For those of us who have been there, you know that there are a lot of times in parenting when we ask ourselves,

“Am I doing this right?”

The idea of unintentionally hurting our children based on a bias or lack of understanding can be anxiety inducing. Sometimes we can even push in the wrong directions trying to have control over an outcome instead of staying present and letting our intuition guide us rather than our fear. But control as it relates to flow state is defined as a state of security and relaxation with the complete absence of worry. This is the paradox a Zen Buddhist calls ‘control without controlling and more and more I realize this is where my best words of advice and conversations come from with my kids…no expectation of end result, just put your phone down and listen to what they have to say.

When my marriage ended, I thought that I had lost all I had worked so hard to create in, at that time, almost 17 years of parenting.

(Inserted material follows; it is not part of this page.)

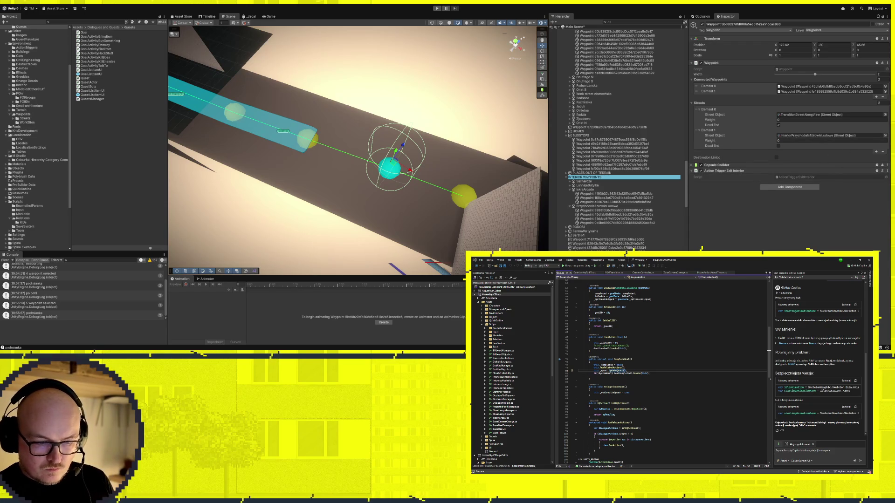
left_click(615, 223, "shift")
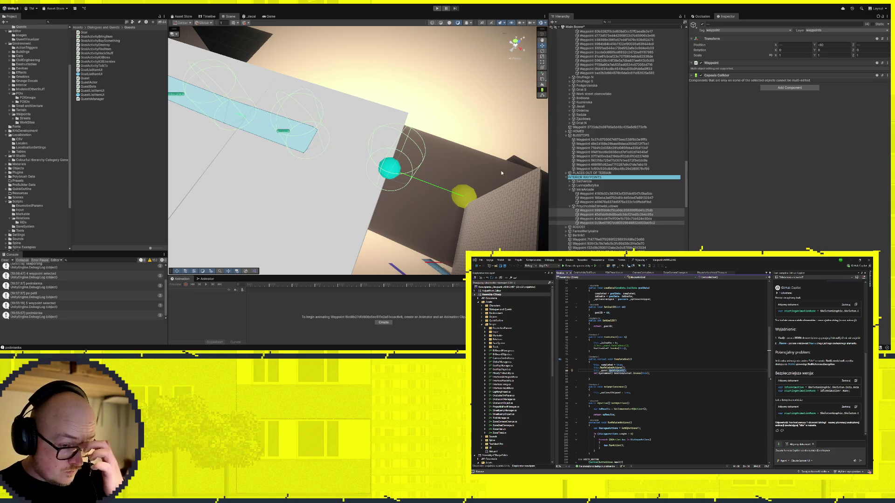
Set the yellow waypoint's first street weight to 100
left_click(463, 197)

Let’s just say I wasn’t feeling the flow and learning to operate independently. But what I have realized is that flow doesn’t orient itself with shame, only self awareness. With this in mind, I find myself focusing on what I hope to achieve in a moment with one of my kids…whether it’s an experience like going to a play, or watching them play a sport that they have so much hard work sunk into. it’s a feeling between us and let the action, and hopefully the flow, comes from there.

As Lauren goes back to school, I’m thankful that this past holiday season included so many flow states with my kids. These moments, whether sitting in the kitchen over dinner, attending a great play, or walking the dog in the neighborhood, produced amazing conversation and clarity about how we are connected to each other and the bond that we share. The great paradox of parenting is that if we do our jobs right, we teach the ones with the deepest bonds to us to separate from us and learn to flow on their own and that’s the generational pattern that I can get behind.